# GBACRAFT - Homebrew game for the Game Boy Advance



## Deleted User (Feb 21, 2021)

GBACRAFT is a Homebrew game for the Nintendo Game Boy Advance. 
3DSage programmed this 3D textured polygon block building game on the GBA. 
He made everything himself and in his own style with some unique features.
This is NOT an official port from the manufacturer of the original Minecraft.
Download link: https://www.gbadev.org/demos.php?show...​


----------



## CMDreamer (Feb 21, 2021)

This... looks... awesome!!!

Do you plan to show us how did you achieve it? Would really love to learn about it!

Thanks a lot for sharing!


----------



## CarlinPlayz (Nov 20, 2021)

i cant get the game you have to use winzip to get it but that cost money to use


----------



## FAST6191 (Nov 20, 2021)

https://www.gbadev.org/demos.php?showinfo=1527 to save the youtube redirect.

There are many other programs than winzip that can be used to extract zip files.

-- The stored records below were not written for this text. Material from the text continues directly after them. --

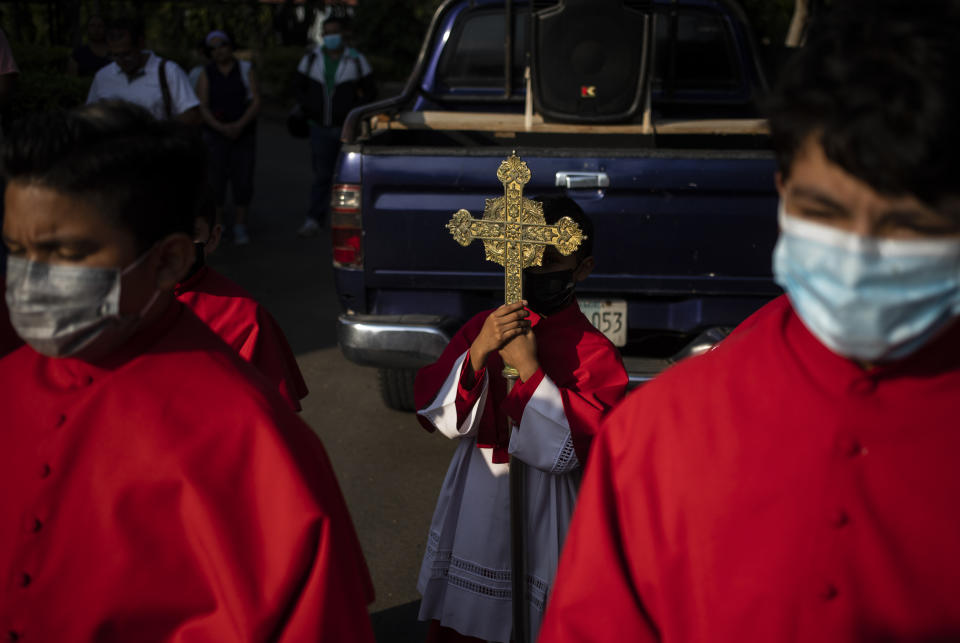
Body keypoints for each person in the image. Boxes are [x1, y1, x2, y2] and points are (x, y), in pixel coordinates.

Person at [538, 3, 960, 642]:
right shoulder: (660, 435)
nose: (859, 254)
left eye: (910, 228)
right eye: (825, 211)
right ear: (784, 187)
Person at [0, 101, 374, 640]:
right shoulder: (8, 380)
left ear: (169, 260)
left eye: (64, 253)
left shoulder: (252, 440)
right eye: (17, 251)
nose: (32, 279)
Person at [414, 196, 628, 642]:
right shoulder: (484, 326)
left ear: (582, 267)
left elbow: (575, 450)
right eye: (525, 259)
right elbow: (437, 413)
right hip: (479, 490)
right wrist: (478, 353)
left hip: (547, 505)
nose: (533, 271)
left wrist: (530, 371)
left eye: (549, 260)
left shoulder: (592, 350)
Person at [175, 194, 308, 411]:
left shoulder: (246, 318)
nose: (172, 248)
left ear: (213, 238)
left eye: (190, 234)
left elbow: (272, 424)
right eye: (158, 234)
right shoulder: (114, 306)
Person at [294, 15, 375, 237]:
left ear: (343, 34)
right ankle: (314, 218)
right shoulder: (311, 59)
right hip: (318, 127)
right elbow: (298, 87)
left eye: (334, 32)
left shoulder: (357, 60)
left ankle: (348, 222)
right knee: (322, 175)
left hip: (346, 129)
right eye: (327, 33)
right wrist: (310, 108)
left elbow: (370, 93)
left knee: (347, 177)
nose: (331, 37)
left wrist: (353, 112)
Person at [195, 30, 260, 245]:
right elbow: (202, 105)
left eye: (222, 45)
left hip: (243, 133)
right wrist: (220, 127)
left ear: (230, 46)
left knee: (243, 179)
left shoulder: (245, 69)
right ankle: (219, 226)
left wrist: (239, 125)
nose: (218, 51)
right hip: (215, 134)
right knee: (216, 181)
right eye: (212, 48)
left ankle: (241, 225)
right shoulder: (206, 72)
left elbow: (255, 101)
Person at [86, 16, 200, 124]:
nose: (121, 61)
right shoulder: (103, 76)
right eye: (115, 55)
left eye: (127, 54)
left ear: (141, 44)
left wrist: (157, 130)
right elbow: (90, 115)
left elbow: (191, 114)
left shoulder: (169, 71)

Windows since about Windows XP has had basic abilities here, personally I like 7zip instead
https://www.7-zip.org/
It is free and open source, used by loads and loads of people.
If you would rather not install it on Windows then there is a portable/standalone version https://portableapps.com/apps/utilities/7-zip_portable
Most Linux builds will have some form of archive handling program as well.


----------